▶ _Document passage_
8.1 Caching Options in Fabric

Cache Type Scope Persistence Use Case
Result Cache Query Session Repeated queries
Dataset Cache Table/DataFrame Session Iterative processing
Delta Cache Files Disk Frequently accessed data
Direct Lake Cache Semantic Model Memory Power BI queries

8.2 DataFrame Caching

# Cell 19: DataFrame Caching for Iterative Processing
# ===================================================
# Cache frequently accessed DataFrames

# Read dimension tables that will be used multiple times
df_players = spark.table("dim_player")
df_machines = spark.table("dim_slot_machine")
df_calendar = spark.table("dim_calendar")

# Cache small dimension tables
df_players.cache()
df_machines.cache()
df_calendar.cache()

# Force materialization
df_players.count()
df_machines.count()
df_calendar.count()

print("Dimension tables cached:")
print(f"  Players: {df_players.count():,} rows")
print(f"  Machines: {df_machines.count():,} rows")
print(f"  Calendar: {df_calendar.count():,} rows")

# View cache status
print("\nCache Status:")
for (id, rdd) in spark.sparkContext._jsc.sc().getRDDStorageInfo():
    print(f"  RDD {id}: {rdd.memSize()} bytes in memory")

8.3 Persist with Storage Level

# Cell 20: Persist with Custom Storage Levels
# ============================================
# Choose appropriate storage level based on data size

from pyspark import StorageLevel

# For data that fits in memory
df_high_value_players = spark.sql("""
    SELECT * FROM gold_player_360
    WHERE lifetime_value > 10000
""")
df_high_value_players.persist(StorageLevel.MEMORY_AND_DISK)

# For large data with serialization
df_all_transactions = spark.table("silver_slot_transactions")
df_all_transactions.persist(StorageLevel.MEMORY_AND_DISK_SER)

print("Persisted DataFrames:")
print(f"  High-value players: {df_high_value_players.count():,} rows")
print(f"  All transactions: {df_all_transactions.count():,} rows")

# Clean up when done
# df_high_value_players.unpersist()
# df_all_transactions.unpersist()

8.4 Delta Cache

# Cell 21: Delta Cache Configuration
# ==================================
# Enable Delta caching for frequently accessed tables

# Delta cache is automatic in Fabric, but you can optimize

# Check if Delta cache is being used
spark.sql("""
    SELECT
        table_name,
        cached_bytes,
        last_accessed
    FROM system.delta_cache_info
    ORDER BY last_accessed DESC
""").show(truncate=False)

# Warm the cache for critical tables
critical_tables = [
    "gold_player_360",
    "gold_slot_performance",
    "fact_daily_revenue"
]

for table in critical_tables:
    print(f"Warming cache for {table}...")

▶ _Task list_
a - From the Fabric caching passage, return the text from "# Cell 20: Persist" to "df_high_value_players.persist(StorageLevel.MEMORY_AND_DISK)".
b - In the Fabric caching passage, which storage level is used to persist the DataFrame read from the silver_slot_transactions table?

▶ _Data block_
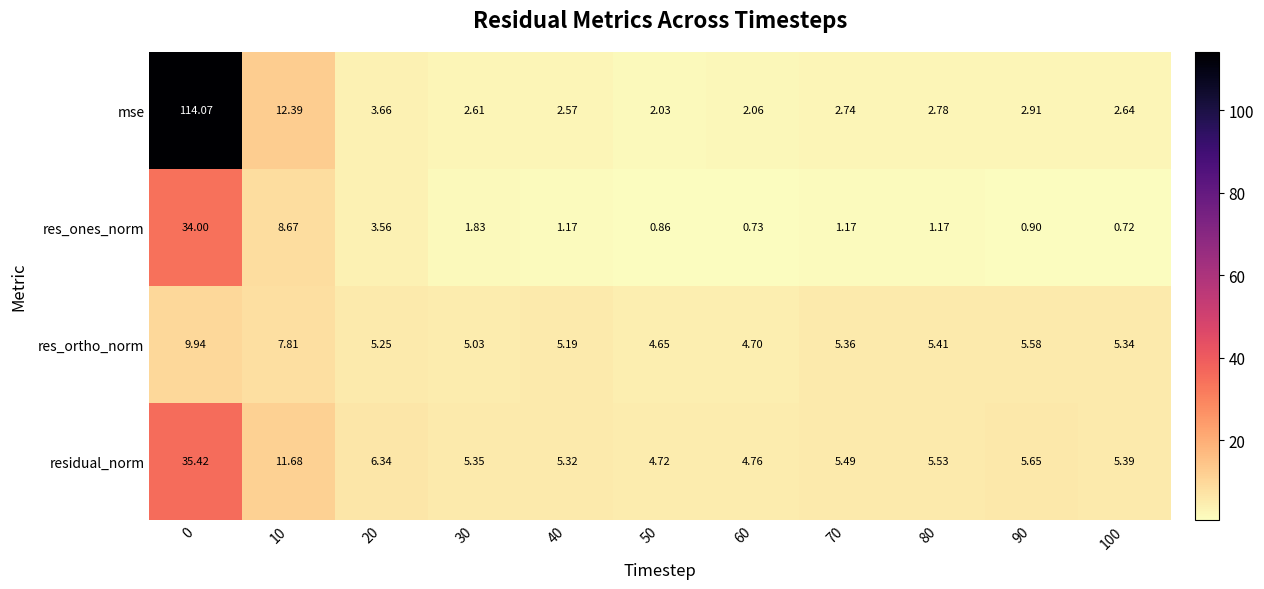

Rank the series by their maximum value, from lowest to highest.

res_ortho_norm, res_ones_norm, residual_norm, mse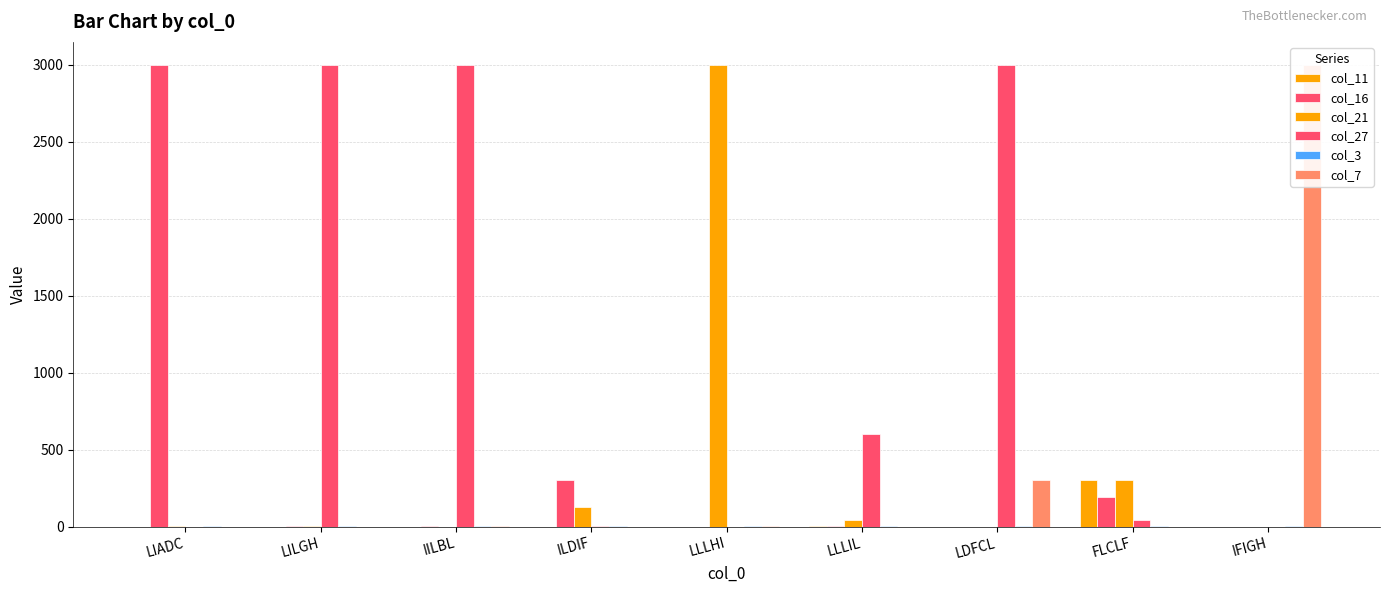

What is the value of the col_11 bar at the 6th from the left?

2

▶ _Task-by-task outputs_
a -
# Cell 20: Persist with Custom Storage Levels
# ============================================
# Choose appropriate storage level based on data size

from pyspark import StorageLevel

# For data that fits in memory
df_high_value_players = spark.sql("""
    SELECT * FROM gold_player_360
    WHERE lifetime_value > 10000
""")
df_high_value_players.persist(StorageLevel.MEMORY_AND_DISK)

b - StorageLevel.MEMORY_AND_DISK_SER